Quanto aos estádios, fruto de uma onda de novo-riquismo, típico de um país bipolar (cuja esplendor foi admitir uma candidatura aos Jogos Olímpicos), o resultado está à vista : exceptuando os cinco que têm correspondido (os três “grandes”, Braga e Guimarães), os restantes cinco são o exemplo acabado do desperdício : o Bessa, com o Boavista pós-Loureiros a atravessar penosamente o deserto; do Algarve, nem vale a pena falar; em Aveiro, é a Câmara Municipal que recusa “oferecer” o estádio ao Beira-Mar, como pretendia o seu presidente; o de Leiria, cujo Município quer vender e onde, nos próximos anos, a equipa da cidade não vai jogar, optando pela vizinha Marinha Grande; resta o Cidade de Coimbra, de que não se conhecem crises semelhantes, mas que padece do mesmo problema dos restantes quatro : a crónica falta de público nos jogos aí disputados.

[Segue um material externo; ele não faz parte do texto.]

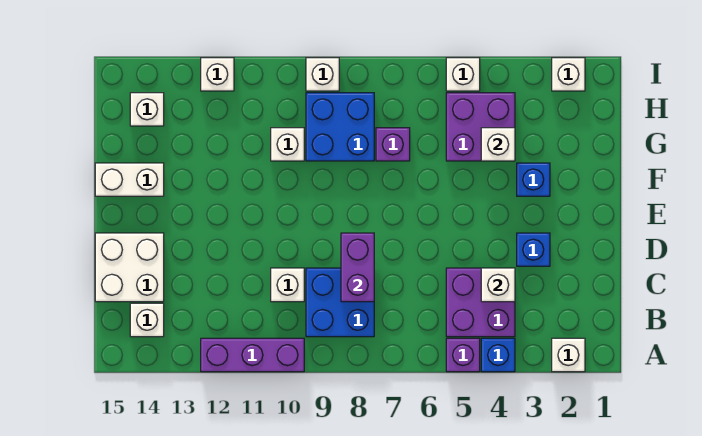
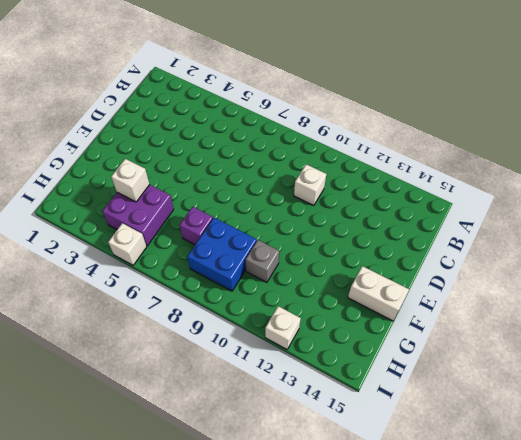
grey 1x1 brick [246,240,279,282] -> white 1x1 brick [271,128,304,161]
none -> white 1x1 brick [552,338,585,372]
none -> blue 1x1 brick [481,338,515,372]
none -> purple 1x1 brick [446,338,480,372]

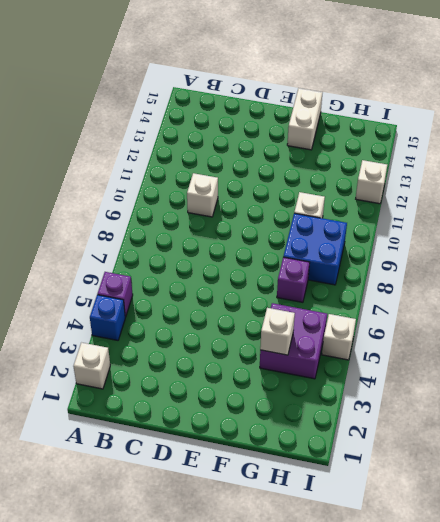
none -> purple 1x3 brick [201,338,304,372]
none -> purple 2x2 brick [446,268,515,337]
none -> blue 2x2 brick [306,268,374,337]

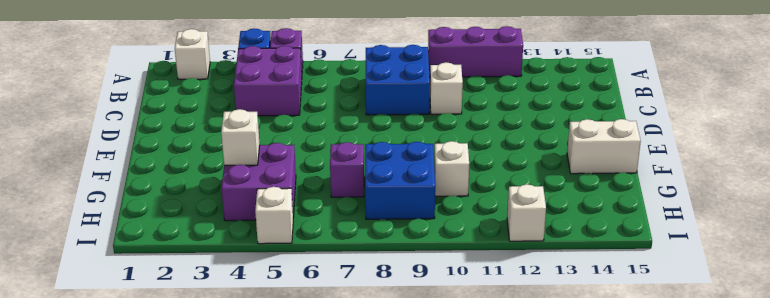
none -> white 1x1 brick [130,303,164,337]
none -> white 2x2 brick [95,233,164,302]
none -> blue 1x1 brick [517,233,550,266]

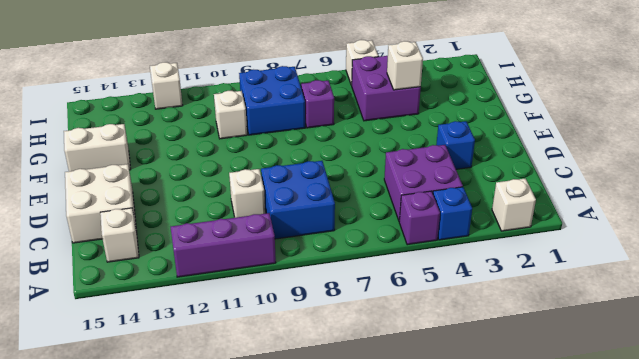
none -> blue 1x1 brick [517,163,550,196]
none -> white 1x1 brick [130,93,164,126]
none -> white 1x1 brick [552,58,585,91]

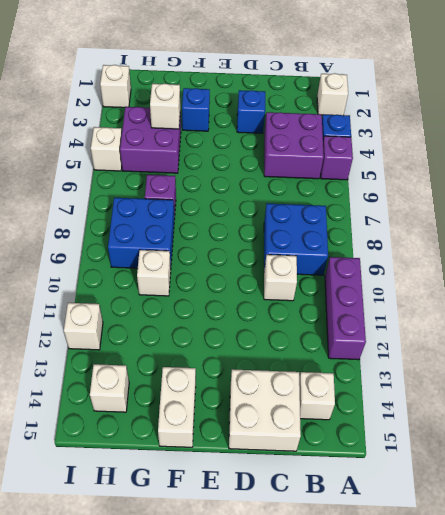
none -> white 1x1 brick [306,58,339,91]
none -> white 1x1 brick [481,268,515,302]
none -> purple 1x2 brick [341,233,374,302]

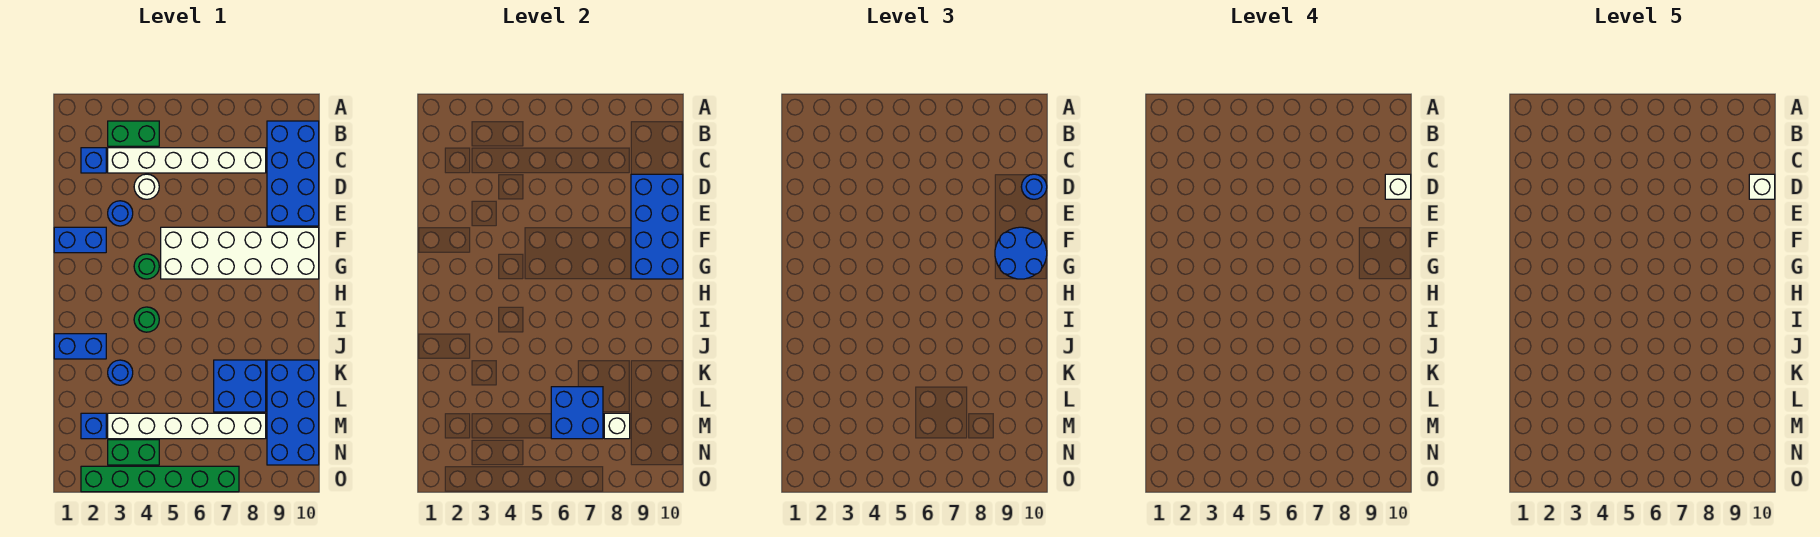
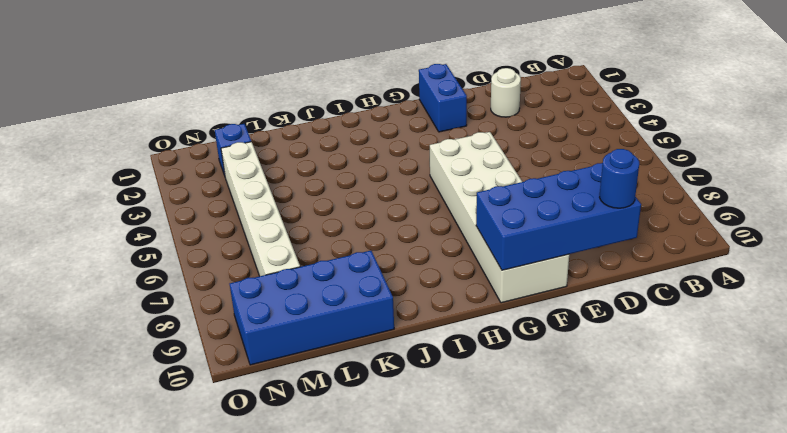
white 1x1 round brick [491,68,521,117] -> white 1x1 round brick moved to [134,174,159,199]
none -> green 1x2 brick [108,121,159,146]
none -> blue 2x4 brick [267,121,319,226]
none -> blue 1x1 brick [81,148,106,173]

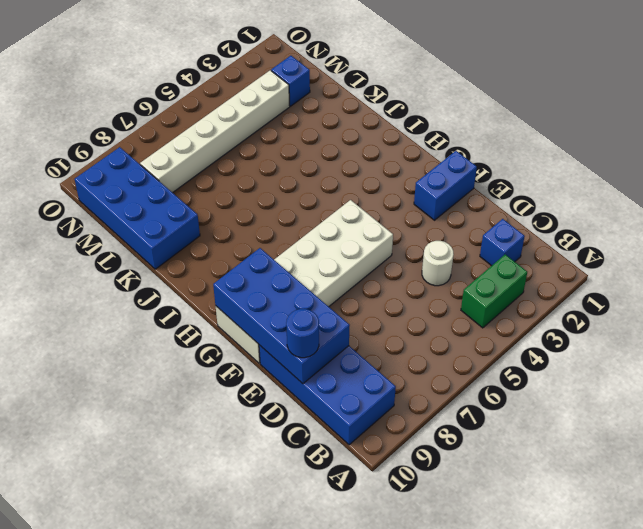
none -> white 1x6 brick [108,148,266,173]
none -> blue 1x1 round brick [108,201,133,226]
none -> green 1x1 round brick [134,254,159,279]

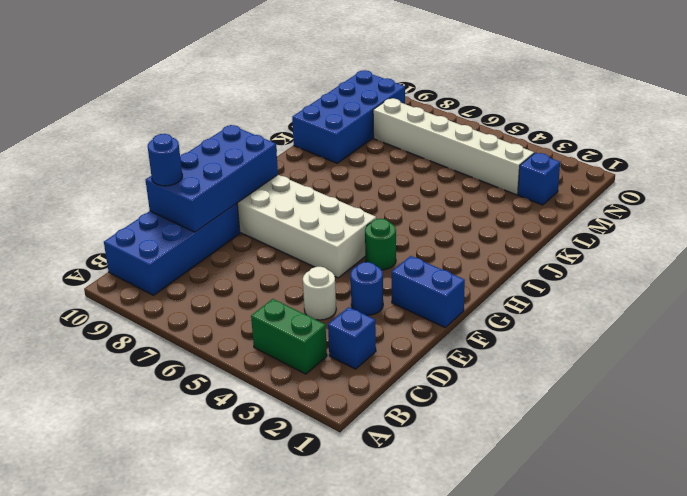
none -> white 1x6 brick [108,148,266,173]
none -> green 1x1 round brick [134,307,159,332]
none -> blue 1x2 brick [54,334,106,359]

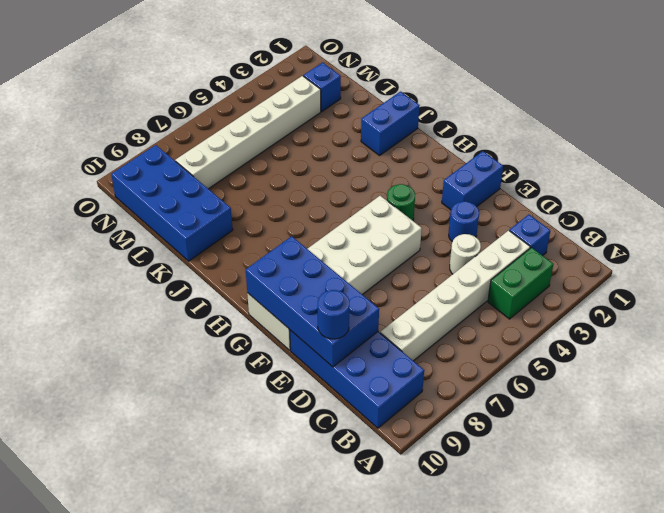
none -> green 1x1 round brick [134,307,159,332]
none -> blue 1x1 round brick [108,360,133,385]
none -> blue 2x2 brick [214,360,266,412]

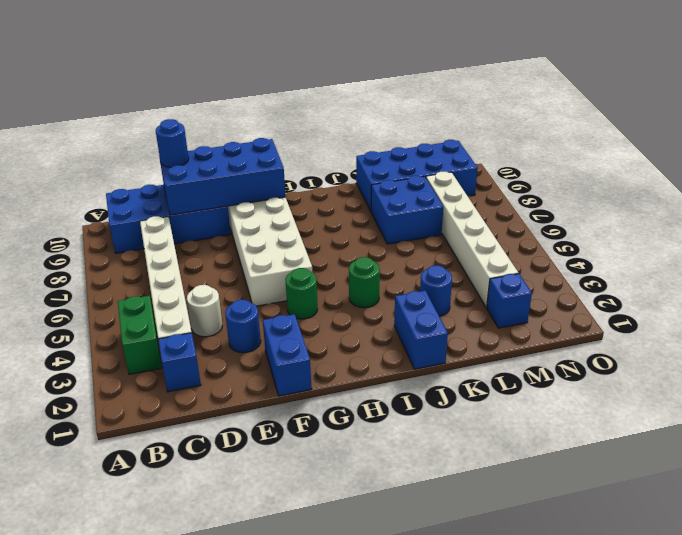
none -> green 1x2 brick [108,440,159,465]
none -> green 1x6 brick [81,466,239,492]
none -> blue 2x2 brick [551,387,603,439]

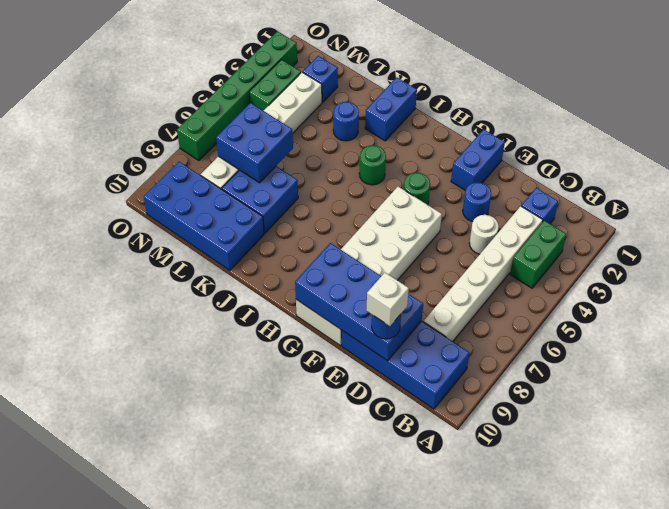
none -> white 1x1 brick [604,413,630,439]
none -> blue 2x2 round brick [995,227,1047,279]
none -> white 1x1 brick [1749,174,1775,199]

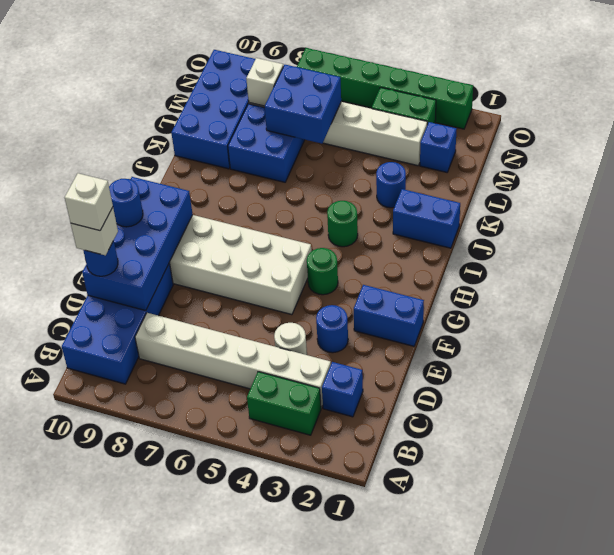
blue 1x1 round brick [109,179,143,227] -> blue 2x2 round brick [995,227,1047,279]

Aqui há uns dias (7 Julho), num trabalho do jornal Público, indica-se a média de espectadores nas três últimas épocas, no estádio de Leiria : 2576. Ora, se considerarmos que nessa média entram jogos com o Benfica (cerca de 23 mil) fácil é de concluir que há jogos com… 600 espectadores. Se juntarmos a isso os mais de cinco mil euros/dia de juros, que a autarquia paga, pelo empréstimo de 74,5 milhões, contraído para a construção do estádio, impõe-se a pergunta : não será essa uma dívida ilegítima?
E não foi por falta de avisos: em Janeiro de 2000, num seminário sobre Desporto, promovido pela ANMP em Santarém, ouvi o então presidente da câmara de Rio Maior, Silvino Sequeira (que dirigia os trabalhos), perante mais de mil pessoas, questionar o então ministro que tutelava essa área, Fernando Gomes, sobre a necessidade de se construírem tantos estádios que, passado o Euro, não iriam ter mais de três mil pessoas nos trinta mil lugares criados. Ninguém o ouviu e o resultado está à vista.
Uns anos mais tarde, em Junho de 2003, num outro seminário, em Lisboa, ouvi também um autarca de Charleroi, cidade belga com 200 mil habitantes, dizer com toda a frontalidade que, como a Bélgica não tinha condições para apresentar oito estádios para o Euro 2000, a opção foi unir-se à Holanda, contribuindo cada país com quatro. Ou seja, a Bélgica, com um PIB per capita de 37900 dólares (em 2010), não tinha condições para construir oito estádios. Nós, com um PIB per capita de 23 000 dólares (em 2010), construímos dez.
Ainda por cima, de acordo com esse trabalho do Público, os cinco estádios construídos por autarquias, que estavam orçamentados em 124 milhões de euros, custaram 410 milhões. É por isso que, neste momento grave que passamos, todos os decisores que gerem os dinheiros públicos (membros do Governo, autarcas, gestores de empresas públicas), devem, mais do que nunca, ponderar muito bem todos os gastos que fazem. Porque o dinheiro não é deles, é de todos os cidadãos.
Para terminar, dois exemplos de eventuais dívidas, justas e legítimas : a conclusão dos pavilhões desportivos das duas escolas secundárias de Beja e a electrificação da linha Beja-Casa Branca.